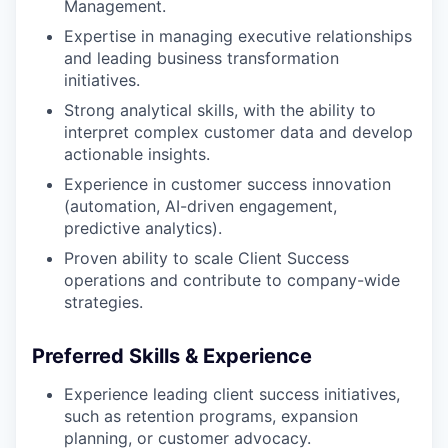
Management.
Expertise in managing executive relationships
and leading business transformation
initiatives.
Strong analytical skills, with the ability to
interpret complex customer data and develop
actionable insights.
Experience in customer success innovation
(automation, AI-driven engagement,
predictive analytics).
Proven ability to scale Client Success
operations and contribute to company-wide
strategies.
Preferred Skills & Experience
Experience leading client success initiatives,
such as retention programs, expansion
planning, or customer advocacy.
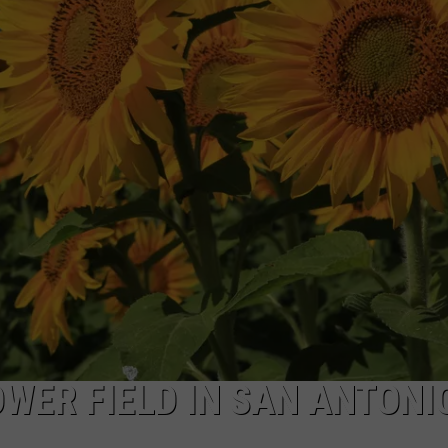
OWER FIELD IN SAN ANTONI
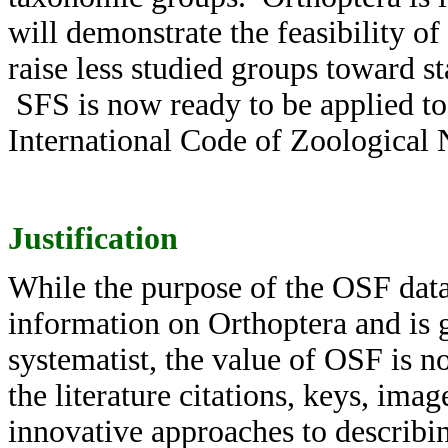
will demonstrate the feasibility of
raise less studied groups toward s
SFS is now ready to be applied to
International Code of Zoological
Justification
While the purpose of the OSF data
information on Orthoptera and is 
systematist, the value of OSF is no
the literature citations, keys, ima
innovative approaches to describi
* * * *
*Exercise details:* Working through the entries above, copy every line in which "Experience" is found.

*Response for this exercise:*
Experience in customer success innovation
Preferred Skills & Experience
Experience leading client success initiatives,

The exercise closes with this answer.